Nottebohmzaal
Nottebohmzaal
Veerle Boriau & Diane Geerts | Update 23 nov 2024 |Gepub. 1 sept 2024

Geschiedenis
De Nottebohmzaal bevindt zich in het Sodaliteitsgebouw. Dat gebouw maakte in de zeventiende eeuw samen met de Sint-Carolus Borromeuskerk deel uit van het indrukwekkende barokcomplex op het Hendrik Conscienceplein.

Wist je dat dit gebouw oorspronkelijk werd gebruikt als vergader- en bidruimte?
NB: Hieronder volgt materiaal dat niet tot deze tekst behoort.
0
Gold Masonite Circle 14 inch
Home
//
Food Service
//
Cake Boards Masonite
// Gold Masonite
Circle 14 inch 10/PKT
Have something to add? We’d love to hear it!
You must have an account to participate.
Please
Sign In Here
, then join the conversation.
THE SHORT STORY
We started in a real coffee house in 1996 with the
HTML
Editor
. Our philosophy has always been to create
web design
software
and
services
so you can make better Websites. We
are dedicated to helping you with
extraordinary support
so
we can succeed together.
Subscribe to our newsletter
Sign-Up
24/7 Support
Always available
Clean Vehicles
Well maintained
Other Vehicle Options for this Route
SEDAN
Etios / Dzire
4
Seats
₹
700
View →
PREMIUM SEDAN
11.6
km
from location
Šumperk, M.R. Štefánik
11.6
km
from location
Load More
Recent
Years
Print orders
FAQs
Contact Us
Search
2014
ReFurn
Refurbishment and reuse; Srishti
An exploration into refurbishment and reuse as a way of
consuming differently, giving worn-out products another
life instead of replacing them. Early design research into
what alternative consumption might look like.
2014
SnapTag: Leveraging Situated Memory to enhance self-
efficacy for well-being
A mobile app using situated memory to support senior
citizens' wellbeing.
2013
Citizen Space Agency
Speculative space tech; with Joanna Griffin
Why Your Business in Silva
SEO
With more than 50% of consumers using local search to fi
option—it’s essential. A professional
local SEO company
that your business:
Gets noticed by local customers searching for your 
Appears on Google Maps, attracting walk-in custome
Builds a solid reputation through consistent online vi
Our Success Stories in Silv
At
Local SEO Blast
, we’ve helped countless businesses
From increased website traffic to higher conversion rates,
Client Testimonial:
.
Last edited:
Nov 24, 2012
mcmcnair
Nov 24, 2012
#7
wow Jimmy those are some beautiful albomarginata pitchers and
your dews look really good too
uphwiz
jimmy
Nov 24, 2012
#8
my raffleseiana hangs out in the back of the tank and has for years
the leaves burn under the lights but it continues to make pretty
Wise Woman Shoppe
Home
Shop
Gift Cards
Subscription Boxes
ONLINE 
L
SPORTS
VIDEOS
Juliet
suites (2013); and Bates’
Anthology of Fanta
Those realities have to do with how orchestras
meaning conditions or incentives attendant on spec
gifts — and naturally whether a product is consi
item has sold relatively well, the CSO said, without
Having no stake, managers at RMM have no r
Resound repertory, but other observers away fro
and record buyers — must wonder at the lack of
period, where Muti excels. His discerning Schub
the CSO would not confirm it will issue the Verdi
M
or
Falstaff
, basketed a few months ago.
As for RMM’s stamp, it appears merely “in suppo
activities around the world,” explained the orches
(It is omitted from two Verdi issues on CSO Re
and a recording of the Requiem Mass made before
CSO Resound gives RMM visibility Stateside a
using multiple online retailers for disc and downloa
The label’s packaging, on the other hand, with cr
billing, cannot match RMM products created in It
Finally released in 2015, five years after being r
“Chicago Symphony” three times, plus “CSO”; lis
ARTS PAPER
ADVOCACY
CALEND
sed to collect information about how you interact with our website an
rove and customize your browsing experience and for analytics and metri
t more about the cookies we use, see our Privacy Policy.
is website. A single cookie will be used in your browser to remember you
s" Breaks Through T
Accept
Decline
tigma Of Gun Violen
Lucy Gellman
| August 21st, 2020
En dat het interieur toen versierd was met barokschilderijen?
De Sodaliteit werd in 1883 aangekocht door de stad Antwerpen als opslagplaats voor de Stadsbibliotheek. De Nottebohmzaal bevindt zich in het oudste deel van de bibliotheek, de Sodaliteit, waar ze in 1936 werd ingericht als pronkzaal. Naast boekenmagazijn en tentoonstellingsruimte doet ze dienst als bewaarplaats voor bijzondere schenkingen en stukken zoals de globes van Blaeu en de Egyptische kast. Ze dankt haar naam aan de Antwerpse mecenas Oscar Nottebohm.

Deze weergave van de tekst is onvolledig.